I'm new to this site, i'm really thankful for your help

Answer 1

$$iz^2-2\sqrt{2}z-2\sqrt{3}=0\Longleftrightarrow$$ $$z=\frac{-\left(-2\sqrt{2}\right)\pm\sqrt{\left(-2\sqrt{2}\right)^2-4\cdot i\cdot\left(-2\sqrt{3}\right)}}{2\cdot i}$$

Simplify it and you'll get the roots!

Answer 2

You calculate as for any quadratic equation.
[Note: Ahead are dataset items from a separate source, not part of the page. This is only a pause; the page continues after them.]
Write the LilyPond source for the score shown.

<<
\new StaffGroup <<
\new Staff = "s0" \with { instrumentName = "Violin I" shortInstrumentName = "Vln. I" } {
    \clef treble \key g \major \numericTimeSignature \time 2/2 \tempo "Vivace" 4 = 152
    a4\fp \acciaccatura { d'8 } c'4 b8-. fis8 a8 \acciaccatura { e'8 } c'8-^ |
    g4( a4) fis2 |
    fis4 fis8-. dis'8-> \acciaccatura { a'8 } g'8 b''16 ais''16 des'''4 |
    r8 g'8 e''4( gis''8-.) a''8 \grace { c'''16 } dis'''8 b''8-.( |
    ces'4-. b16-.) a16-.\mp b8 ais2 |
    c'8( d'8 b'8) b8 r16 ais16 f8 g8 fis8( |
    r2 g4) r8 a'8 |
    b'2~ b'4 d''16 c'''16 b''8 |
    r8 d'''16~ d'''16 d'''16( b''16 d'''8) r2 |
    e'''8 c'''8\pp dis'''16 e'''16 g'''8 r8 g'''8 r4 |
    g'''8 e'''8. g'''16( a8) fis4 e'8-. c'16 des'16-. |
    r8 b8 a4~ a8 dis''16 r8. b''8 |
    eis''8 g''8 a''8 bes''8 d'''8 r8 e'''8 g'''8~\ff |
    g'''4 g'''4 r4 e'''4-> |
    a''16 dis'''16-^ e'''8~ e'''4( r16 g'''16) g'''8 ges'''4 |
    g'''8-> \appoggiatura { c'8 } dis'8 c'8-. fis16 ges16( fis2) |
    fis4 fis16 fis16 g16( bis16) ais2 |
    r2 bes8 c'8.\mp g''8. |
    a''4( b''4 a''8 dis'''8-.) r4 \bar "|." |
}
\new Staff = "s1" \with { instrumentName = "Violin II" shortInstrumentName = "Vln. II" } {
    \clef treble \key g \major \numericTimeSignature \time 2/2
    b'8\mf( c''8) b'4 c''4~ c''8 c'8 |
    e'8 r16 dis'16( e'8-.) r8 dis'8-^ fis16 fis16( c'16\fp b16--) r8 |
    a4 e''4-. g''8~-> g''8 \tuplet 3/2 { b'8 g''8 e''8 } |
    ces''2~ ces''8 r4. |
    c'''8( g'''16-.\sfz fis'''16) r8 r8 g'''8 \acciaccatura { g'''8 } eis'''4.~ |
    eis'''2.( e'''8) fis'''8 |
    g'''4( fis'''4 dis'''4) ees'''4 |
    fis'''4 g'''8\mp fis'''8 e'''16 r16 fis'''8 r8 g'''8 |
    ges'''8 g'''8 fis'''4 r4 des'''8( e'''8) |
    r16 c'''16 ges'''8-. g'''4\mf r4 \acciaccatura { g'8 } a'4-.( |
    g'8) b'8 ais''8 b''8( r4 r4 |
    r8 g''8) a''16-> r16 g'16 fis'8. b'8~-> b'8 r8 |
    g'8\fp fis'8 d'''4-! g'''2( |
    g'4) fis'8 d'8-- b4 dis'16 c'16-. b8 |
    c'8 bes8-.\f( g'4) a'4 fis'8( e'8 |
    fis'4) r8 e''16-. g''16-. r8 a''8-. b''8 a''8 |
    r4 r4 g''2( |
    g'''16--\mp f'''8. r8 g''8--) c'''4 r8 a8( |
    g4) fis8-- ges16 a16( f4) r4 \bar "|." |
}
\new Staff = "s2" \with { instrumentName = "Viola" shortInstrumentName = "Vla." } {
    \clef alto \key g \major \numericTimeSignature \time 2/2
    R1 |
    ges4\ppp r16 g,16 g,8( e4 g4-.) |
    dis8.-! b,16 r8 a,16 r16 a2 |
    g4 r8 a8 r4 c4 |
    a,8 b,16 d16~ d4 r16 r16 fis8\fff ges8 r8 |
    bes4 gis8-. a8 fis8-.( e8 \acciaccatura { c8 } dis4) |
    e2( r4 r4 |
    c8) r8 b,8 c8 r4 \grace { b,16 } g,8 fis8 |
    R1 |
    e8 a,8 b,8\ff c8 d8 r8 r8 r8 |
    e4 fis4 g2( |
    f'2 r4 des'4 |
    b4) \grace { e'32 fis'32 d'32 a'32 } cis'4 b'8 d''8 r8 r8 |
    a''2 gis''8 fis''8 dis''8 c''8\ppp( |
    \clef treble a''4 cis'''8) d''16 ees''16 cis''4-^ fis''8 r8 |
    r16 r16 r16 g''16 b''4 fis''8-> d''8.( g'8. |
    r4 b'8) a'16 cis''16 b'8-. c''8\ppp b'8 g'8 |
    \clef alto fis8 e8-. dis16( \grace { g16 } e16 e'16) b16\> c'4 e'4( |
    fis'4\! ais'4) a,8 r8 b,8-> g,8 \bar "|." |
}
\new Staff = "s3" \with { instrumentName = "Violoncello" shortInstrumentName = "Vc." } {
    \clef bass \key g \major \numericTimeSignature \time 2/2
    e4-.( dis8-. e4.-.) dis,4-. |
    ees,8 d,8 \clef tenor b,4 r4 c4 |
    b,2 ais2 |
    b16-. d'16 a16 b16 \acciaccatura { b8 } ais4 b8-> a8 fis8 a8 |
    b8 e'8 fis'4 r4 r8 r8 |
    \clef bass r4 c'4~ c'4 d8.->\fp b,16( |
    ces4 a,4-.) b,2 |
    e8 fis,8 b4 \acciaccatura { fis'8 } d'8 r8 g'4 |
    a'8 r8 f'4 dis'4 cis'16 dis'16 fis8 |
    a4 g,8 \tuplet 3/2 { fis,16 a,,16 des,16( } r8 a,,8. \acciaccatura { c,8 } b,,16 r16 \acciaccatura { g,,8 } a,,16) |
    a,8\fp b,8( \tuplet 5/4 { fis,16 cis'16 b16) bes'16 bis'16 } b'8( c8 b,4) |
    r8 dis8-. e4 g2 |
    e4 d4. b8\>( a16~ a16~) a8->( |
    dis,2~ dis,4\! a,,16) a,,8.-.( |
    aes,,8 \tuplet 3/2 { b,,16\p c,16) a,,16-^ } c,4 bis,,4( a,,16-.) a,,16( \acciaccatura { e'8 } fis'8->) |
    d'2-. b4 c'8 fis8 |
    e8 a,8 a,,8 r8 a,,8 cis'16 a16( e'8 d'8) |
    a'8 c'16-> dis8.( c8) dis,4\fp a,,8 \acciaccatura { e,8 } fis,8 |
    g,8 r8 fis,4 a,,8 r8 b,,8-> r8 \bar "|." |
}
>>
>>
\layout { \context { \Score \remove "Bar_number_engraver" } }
First simplify it multiplying it by $-\mathrm i$, and get $$z^2+2\sqrt2\mathrm i z+2\sqrt3\mathrm i=0.$$ Now the reduced discriminant is $$\Delta'=(\sqrt2\mathrm i)^2-2\sqrt3\mathrm i=-2(1+\mathrm i\sqrt3)=4\mathrm e^{-\tfrac{2\mathrm i\pi}{3}},\quad\text{whence}\quad\sqrt{\Delta'}=\pm2e^{-\tfrac{\mathrm i\pi}{3}},$$ and the resolution formulae yield $$z=-\sqrt2\mathrm i \pm2e^{-\tfrac{\mathrm i\pi}{3}}.$$ There remains to simplify the results.

Answer 3

Ill continue further on Jan's part.$z=\frac{2\sqrt{2}\pm\sqrt{8+8\sqrt{3}i}}{2i}$ so now we will have to find root of the equation under root.let us assume $\sqrt{8+8\sqrt{3}i}=a+bi$ squaring and comparing real and imaginary part $a^2-b^2=8,2ab=8\sqrt{3}$ so now solving for $a,b$ we get $b=\pm2$ and hence $a=\pm2\sqrt{3}$ so equation becomes $z=\frac{2\sqrt{2}\pm{2\sqrt{3}+2i}}{2i}$ remove out $2$ and multiply and divide by $i$ you get $z=\frac{\sqrt{2}i\pm(\sqrt{3}i-2)}{-1}$ and that are the roots please check my algebra if mistaken but hope you get the method.